As-code automation also has a secondary advantage. Instead of specifying configuration settings in lengthy Word documents or Visio diagrams, DevOps automation can be held and improved on in a repository like GitHub. As a result, anyone may readily find and use the code, as well as contribute to it via pull requests or even fork the source, updating and expanding it to match their own requirements. Automation code is less likely to go “out of date” because of this iterative capability, which means less technical debt.
- To make app deployment and management easier, consider using containers
Our explanation film about containers is an excellent place to get started learning about them. To put it succinctly, containers are lightweight bundles of your application’s settings and operating system dependencies that can be easily deployed and provisioned.
The portability of containers, like the environment management automation example stated before, makes things easier. Kubernetes and other container orchestration solutions go a step further, allowing DevOps teams to work on higher-value tasks while the containers are in production (like re-architecting applications to reduce technical debt).
Companies developing innovative, cloud-native apps to enhance adaptability and scalability while lowering the total cost of ownership (TCO) commonly use containers. Small, multidisciplinary DevOps product teams can benefit from the microservices architectural pattern, which works well with containers as well as containers. Small, well-defined contexts and long-term teams are the hallmarks of a microservices architecture. As a result, it’s easier to identify and fix the technical debt. Everyone wins in this situation.
- Building an API-centric model with DevOps
An API-centric application strategy can be implemented using the microservices model outlined above. If you do not use APIs to interact between your systems, Jeff Bezos will fire you.
It is possible that your company is not as strict as you think. However, encouraging teams to design and consume APIs with well-defined, versioned interfaces is an excellent strategy to reduce technical debt. Most of the time, technical debt can be generated by a lack of communication between different systems. Directly reading data from a table maintained by another team is an example. As a result, TeamB may unwittingly disrupt TeamA’s application by altering that table’s structure to match their own demands.

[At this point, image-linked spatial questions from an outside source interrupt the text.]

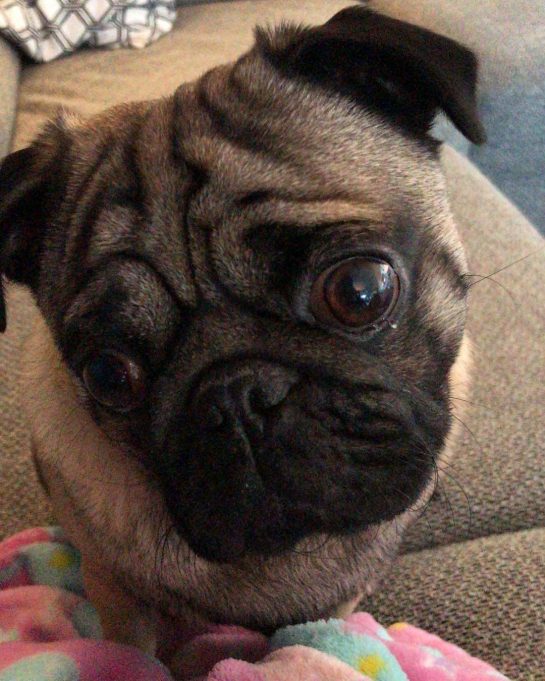
You are a GUI agent. You are given a task and a screenshot of the screen. Output one action in this format:
    pyautogui.click(x=<x>, y=<y>)
    Task: Click on the couch
    This screenshot has height=681, width=545.
    Given the screenshot: What is the action you would take?
    pyautogui.click(x=133, y=76)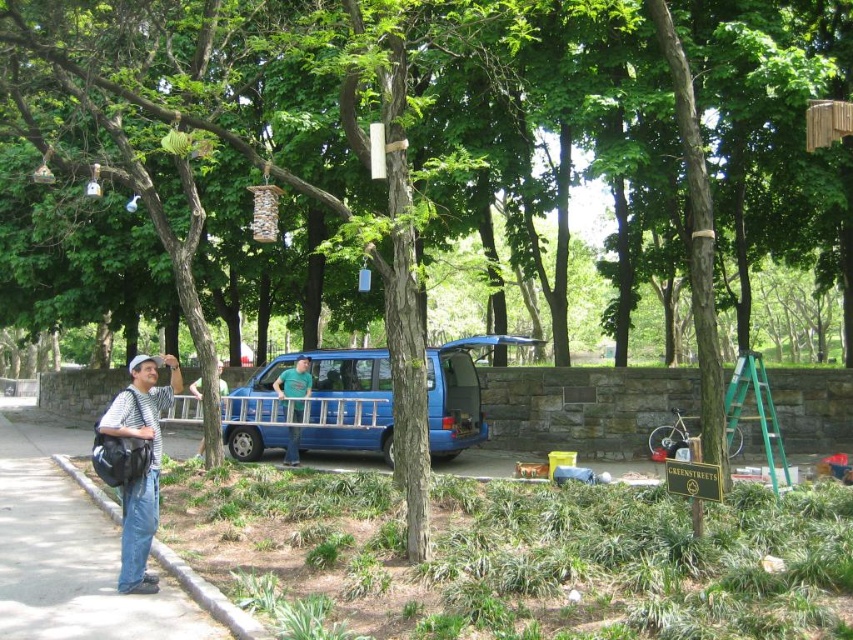
Can you confirm if striped cotton shirt at left is shorter than green cotton shirt at center?

Incorrect, striped cotton shirt at left's height does not fall short of green cotton shirt at center's.

Does point (154, 474) come behind point (289, 452)?

That is False.

Does point (154, 387) come closer to viewer compared to point (291, 413)?

Yes, it is in front of point (291, 413).

The width and height of the screenshot is (853, 640). Find the location of `striped cotton shirt at left`. striped cotton shirt at left is located at coordinates tap(144, 465).

You are a GUI agent. You are given a task and a screenshot of the screen. Output one action in this format:
    pyautogui.click(x=<x>, y=<y>)
    Task: Click on the gray concrete curb at lower left
    This screenshot has height=640, width=853.
    Given the screenshot: What is the action you would take?
    pyautogui.click(x=207, y=595)

Measure the distance between point (180, 561) and camera.

Point (180, 561) and camera are 6.90 meters apart from each other.

Identify the location of gray concrete curb at lower left. (207, 595).

Between point (154, 499) and point (73, 477), which one is positioned in front?

Point (154, 499) is more forward.

At what (x,y) coordinates should I click in order to perform the action: click on striped cotton shirt at left. Please return your answer as a coordinate pair (x, y). This screenshot has height=640, width=853. Looking at the image, I should click on pyautogui.click(x=144, y=465).

Who is more forward, (141, 550) or (178, 561)?

Point (141, 550)

The height and width of the screenshot is (640, 853). What are the coordinates of `striped cotton shirt at left` in the screenshot? It's located at (144, 465).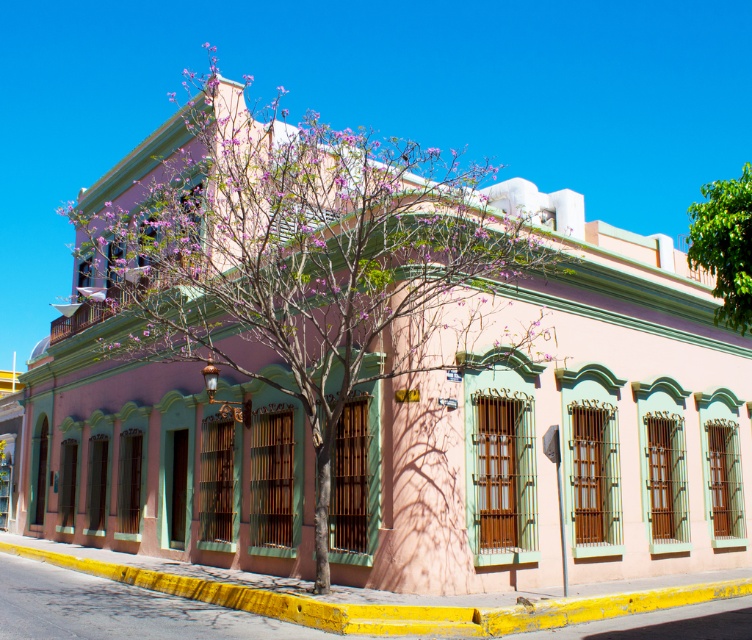
Question: Which point is farther to the camera?

Choices:
 (A) pink textured tree at center
 (B) green leafy tree at upper right

Answer: (A)

Question: Can you confirm if pink textured tree at center is smaller than green leafy tree at upper right?

Choices:
 (A) yes
 (B) no

Answer: (B)

Question: Among these points, which one is farthest from the camera?

Choices:
 (A) (734, 282)
 (B) (411, 387)

Answer: (B)

Question: Is pink textured tree at center wider than green leafy tree at upper right?

Choices:
 (A) no
 (B) yes

Answer: (A)

Question: Does pink textured tree at center have a larger size compared to green leafy tree at upper right?

Choices:
 (A) yes
 (B) no

Answer: (A)

Question: Which of the following is the farthest from the observer?

Choices:
 (A) pink textured tree at center
 (B) green leafy tree at upper right

Answer: (A)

APIs make these interfaces more accessible and less susceptible to attack. In order to support “semantic versioning,” each product should adhere to an API that has been publicly released. A ‘breaking change’ in the API specification can be implemented by releasing a new major version of the API, which includes a pre-determined support period for the “old” API. As a result, there will be less technical debt because of this.
Code pipelines like those used in Continuous Integration and Continuous Deployment allow teams to move more quickly and with less risk while also reducing the amount of technical debt they have.
Traceability from user story to code commit to the released package is another benefit of using code pipelines. That means that technical debt is easier to track and control. You can witness the impact of technical debt on your customers and live systems if you have tracked and tagged it as discussed earlier. This helps prioritize technical debt payback activities based on client needs.